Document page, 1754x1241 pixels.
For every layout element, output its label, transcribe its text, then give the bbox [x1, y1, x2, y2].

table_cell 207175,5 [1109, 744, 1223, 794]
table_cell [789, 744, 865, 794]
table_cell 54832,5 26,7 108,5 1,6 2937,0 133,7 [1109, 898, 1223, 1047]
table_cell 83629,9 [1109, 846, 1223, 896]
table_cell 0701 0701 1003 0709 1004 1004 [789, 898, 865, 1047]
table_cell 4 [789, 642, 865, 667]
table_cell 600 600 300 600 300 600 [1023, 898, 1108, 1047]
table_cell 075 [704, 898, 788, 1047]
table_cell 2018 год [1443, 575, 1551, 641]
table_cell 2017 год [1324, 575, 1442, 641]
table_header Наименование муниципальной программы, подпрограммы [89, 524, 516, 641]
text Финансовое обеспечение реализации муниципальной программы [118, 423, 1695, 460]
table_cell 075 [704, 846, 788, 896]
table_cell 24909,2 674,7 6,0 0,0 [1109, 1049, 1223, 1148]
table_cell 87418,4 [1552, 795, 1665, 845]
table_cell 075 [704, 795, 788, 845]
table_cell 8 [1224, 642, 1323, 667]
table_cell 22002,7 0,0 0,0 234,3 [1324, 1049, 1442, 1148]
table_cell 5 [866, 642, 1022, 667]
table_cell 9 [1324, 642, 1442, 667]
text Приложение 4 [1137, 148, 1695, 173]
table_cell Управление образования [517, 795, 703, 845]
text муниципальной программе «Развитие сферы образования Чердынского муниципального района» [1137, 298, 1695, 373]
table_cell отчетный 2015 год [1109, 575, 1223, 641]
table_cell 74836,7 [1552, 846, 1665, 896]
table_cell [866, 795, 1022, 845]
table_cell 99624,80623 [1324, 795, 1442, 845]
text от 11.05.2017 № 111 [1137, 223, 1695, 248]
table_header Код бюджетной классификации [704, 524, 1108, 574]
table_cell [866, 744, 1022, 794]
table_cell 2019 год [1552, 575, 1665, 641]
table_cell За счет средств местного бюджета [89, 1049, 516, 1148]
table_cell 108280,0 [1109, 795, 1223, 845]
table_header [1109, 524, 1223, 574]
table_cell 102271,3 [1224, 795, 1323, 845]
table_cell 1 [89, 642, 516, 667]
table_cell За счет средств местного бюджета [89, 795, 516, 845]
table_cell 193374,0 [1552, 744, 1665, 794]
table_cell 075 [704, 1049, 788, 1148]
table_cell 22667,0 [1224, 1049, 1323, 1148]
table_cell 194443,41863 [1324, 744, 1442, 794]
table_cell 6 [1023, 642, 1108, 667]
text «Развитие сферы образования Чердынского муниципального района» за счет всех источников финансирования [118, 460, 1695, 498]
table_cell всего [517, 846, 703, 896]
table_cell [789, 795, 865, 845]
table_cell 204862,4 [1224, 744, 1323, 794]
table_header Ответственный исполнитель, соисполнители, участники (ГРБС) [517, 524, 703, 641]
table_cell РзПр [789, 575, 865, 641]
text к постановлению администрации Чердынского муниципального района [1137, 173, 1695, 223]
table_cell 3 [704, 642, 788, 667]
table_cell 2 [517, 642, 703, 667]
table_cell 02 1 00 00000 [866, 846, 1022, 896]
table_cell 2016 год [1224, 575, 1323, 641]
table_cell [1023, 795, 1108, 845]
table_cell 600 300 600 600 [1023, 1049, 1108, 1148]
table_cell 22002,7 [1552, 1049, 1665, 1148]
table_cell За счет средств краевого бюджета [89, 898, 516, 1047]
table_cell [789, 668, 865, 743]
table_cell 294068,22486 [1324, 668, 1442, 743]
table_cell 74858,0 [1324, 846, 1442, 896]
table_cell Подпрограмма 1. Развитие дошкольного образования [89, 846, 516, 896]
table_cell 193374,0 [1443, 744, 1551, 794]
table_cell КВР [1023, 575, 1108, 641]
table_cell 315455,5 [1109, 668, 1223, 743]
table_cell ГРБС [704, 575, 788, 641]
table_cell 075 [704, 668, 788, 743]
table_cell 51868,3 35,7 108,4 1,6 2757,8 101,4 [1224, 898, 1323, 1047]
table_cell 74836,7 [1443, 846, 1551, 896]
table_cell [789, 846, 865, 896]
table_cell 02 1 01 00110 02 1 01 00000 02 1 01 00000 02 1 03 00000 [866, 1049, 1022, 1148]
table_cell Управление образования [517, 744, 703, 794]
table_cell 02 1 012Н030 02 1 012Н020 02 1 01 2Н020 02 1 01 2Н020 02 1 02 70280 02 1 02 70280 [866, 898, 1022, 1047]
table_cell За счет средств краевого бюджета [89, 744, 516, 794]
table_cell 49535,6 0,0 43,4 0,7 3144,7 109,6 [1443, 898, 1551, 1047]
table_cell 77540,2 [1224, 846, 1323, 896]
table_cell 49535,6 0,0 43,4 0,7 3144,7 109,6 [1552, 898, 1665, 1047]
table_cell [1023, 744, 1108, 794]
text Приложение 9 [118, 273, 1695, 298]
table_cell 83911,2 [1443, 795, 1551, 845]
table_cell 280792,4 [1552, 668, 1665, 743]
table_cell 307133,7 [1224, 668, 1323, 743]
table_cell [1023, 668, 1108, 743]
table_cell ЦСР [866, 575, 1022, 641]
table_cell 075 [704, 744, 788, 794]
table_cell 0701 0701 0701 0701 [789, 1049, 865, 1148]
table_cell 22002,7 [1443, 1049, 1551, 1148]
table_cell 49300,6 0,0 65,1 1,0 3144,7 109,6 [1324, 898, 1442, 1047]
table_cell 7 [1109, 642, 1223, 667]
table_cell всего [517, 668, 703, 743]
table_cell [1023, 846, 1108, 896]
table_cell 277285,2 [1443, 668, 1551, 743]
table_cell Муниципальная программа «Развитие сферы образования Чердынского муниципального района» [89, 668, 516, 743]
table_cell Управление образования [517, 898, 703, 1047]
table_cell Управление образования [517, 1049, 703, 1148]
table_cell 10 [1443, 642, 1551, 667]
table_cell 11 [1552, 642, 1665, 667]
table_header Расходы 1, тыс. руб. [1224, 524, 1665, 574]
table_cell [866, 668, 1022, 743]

## Exercise requirements
Return all of the data exactly as it reads.

## Result
Document page, 1754x1241 pixels.
For every layout element, output its label, transcribe its text, then give the bbox [x1, y1, x2, y2].

table_cell 207175,5 [1109, 744, 1223, 794]
table_cell [789, 744, 865, 794]
table_cell 54832,5 26,7 108,5 1,6 2937,0 133,7 [1109, 898, 1223, 1047]
table_cell 83629,9 [1109, 846, 1223, 896]
table_cell 0701 0701 1003 0709 1004 1004 [789, 898, 865, 1047]
table_cell 4 [789, 642, 865, 667]
table_cell 600 600 300 600 300 600 [1023, 898, 1108, 1047]
table_cell 075 [704, 898, 788, 1047]
table_cell 2018 год [1443, 575, 1551, 641]
table_cell 2017 год [1324, 575, 1442, 641]
table_header Наименование муниципальной программы, подпрограммы [89, 524, 516, 641]
text Финансовое обеспечение реализации муниципальной программы [118, 423, 1695, 460]
table_cell 075 [704, 846, 788, 896]
table_cell 24909,2 674,7 6,0 0,0 [1109, 1049, 1223, 1148]
table_cell 87418,4 [1552, 795, 1665, 845]
table_cell 075 [704, 795, 788, 845]
table_cell 8 [1224, 642, 1323, 667]
table_cell 22002,7 0,0 0,0 234,3 [1324, 1049, 1442, 1148]
table_cell 5 [866, 642, 1022, 667]
table_cell 9 [1324, 642, 1442, 667]
text Приложение 4 [1137, 148, 1695, 173]
table_cell Управление образования [517, 795, 703, 845]
text муниципальной программе «Развитие сферы образования Чердынского муниципального района» [1137, 298, 1695, 373]
table_cell отчетный 2015 год [1109, 575, 1223, 641]
table_cell 74836,7 [1552, 846, 1665, 896]
table_cell [866, 795, 1022, 845]
table_cell 99624,80623 [1324, 795, 1442, 845]
text от 11.05.2017 № 111 [1137, 223, 1695, 248]
table_header Код бюджетной классификации [704, 524, 1108, 574]
table_cell [866, 744, 1022, 794]
table_cell 2019 год [1552, 575, 1665, 641]
table_cell За счет средств местного бюджета [89, 1049, 516, 1148]
table_cell 108280,0 [1109, 795, 1223, 845]
table_header [1109, 524, 1223, 574]
table_cell 102271,3 [1224, 795, 1323, 845]
table_cell 1 [89, 642, 516, 667]
table_cell За счет средств местного бюджета [89, 795, 516, 845]
table_cell 193374,0 [1552, 744, 1665, 794]
table_cell 075 [704, 1049, 788, 1148]
table_cell 22667,0 [1224, 1049, 1323, 1148]
table_cell 194443,41863 [1324, 744, 1442, 794]
table_cell 6 [1023, 642, 1108, 667]
text «Развитие сферы образования Чердынского муниципального района» за счет всех источников финансирования [118, 460, 1695, 498]
table_cell всего [517, 846, 703, 896]
table_cell [789, 795, 865, 845]
table_cell 204862,4 [1224, 744, 1323, 794]
table_header Ответственный исполнитель, соисполнители, участники (ГРБС) [517, 524, 703, 641]
table_cell РзПр [789, 575, 865, 641]
text к постановлению администрации Чердынского муниципального района [1137, 173, 1695, 223]
table_cell 3 [704, 642, 788, 667]
table_cell 2 [517, 642, 703, 667]
table_cell 02 1 00 00000 [866, 846, 1022, 896]
table_cell 2016 год [1224, 575, 1323, 641]
table_cell [1023, 795, 1108, 845]
table_cell 600 300 600 600 [1023, 1049, 1108, 1148]
table_cell 22002,7 [1552, 1049, 1665, 1148]
table_cell За счет средств краевого бюджета [89, 898, 516, 1047]
table_cell [789, 668, 865, 743]
table_cell 294068,22486 [1324, 668, 1442, 743]
table_cell 74858,0 [1324, 846, 1442, 896]
table_cell Подпрограмма 1. Развитие дошкольного образования [89, 846, 516, 896]
table_cell 193374,0 [1443, 744, 1551, 794]
table_cell КВР [1023, 575, 1108, 641]
table_cell 315455,5 [1109, 668, 1223, 743]
table_cell ГРБС [704, 575, 788, 641]
table_cell 075 [704, 668, 788, 743]
table_cell 51868,3 35,7 108,4 1,6 2757,8 101,4 [1224, 898, 1323, 1047]
table_cell 74836,7 [1443, 846, 1551, 896]
table_cell [789, 846, 865, 896]
table_cell 02 1 01 00110 02 1 01 00000 02 1 01 00000 02 1 03 00000 [866, 1049, 1022, 1148]
table_cell Управление образования [517, 744, 703, 794]
table_cell 02 1 012Н030 02 1 012Н020 02 1 01 2Н020 02 1 01 2Н020 02 1 02 70280 02 1 02 70280 [866, 898, 1022, 1047]
table_cell За счет средств краевого бюджета [89, 744, 516, 794]
table_cell 49535,6 0,0 43,4 0,7 3144,7 109,6 [1443, 898, 1551, 1047]
table_cell 77540,2 [1224, 846, 1323, 896]
table_cell 49535,6 0,0 43,4 0,7 3144,7 109,6 [1552, 898, 1665, 1047]
table_cell [1023, 744, 1108, 794]
text Приложение 9 [118, 273, 1695, 298]
table_cell 83911,2 [1443, 795, 1551, 845]
table_cell 280792,4 [1552, 668, 1665, 743]
table_cell 307133,7 [1224, 668, 1323, 743]
table_cell [1023, 668, 1108, 743]
table_cell ЦСР [866, 575, 1022, 641]
table_cell 075 [704, 744, 788, 794]
table_cell 0701 0701 0701 0701 [789, 1049, 865, 1148]
table_cell 22002,7 [1443, 1049, 1551, 1148]
table_cell 49300,6 0,0 65,1 1,0 3144,7 109,6 [1324, 898, 1442, 1047]
table_cell 7 [1109, 642, 1223, 667]
table_cell всего [517, 668, 703, 743]
table_cell [1023, 846, 1108, 896]
table_cell 277285,2 [1443, 668, 1551, 743]
table_cell Муниципальная программа «Развитие сферы образования Чердынского муниципального района» [89, 668, 516, 743]
table_cell Управление образования [517, 898, 703, 1047]
table_cell Управление образования [517, 1049, 703, 1148]
table_cell 10 [1443, 642, 1551, 667]
table_cell 11 [1552, 642, 1665, 667]
table_header Расходы 1, тыс. руб. [1224, 524, 1665, 574]
table_cell [866, 668, 1022, 743]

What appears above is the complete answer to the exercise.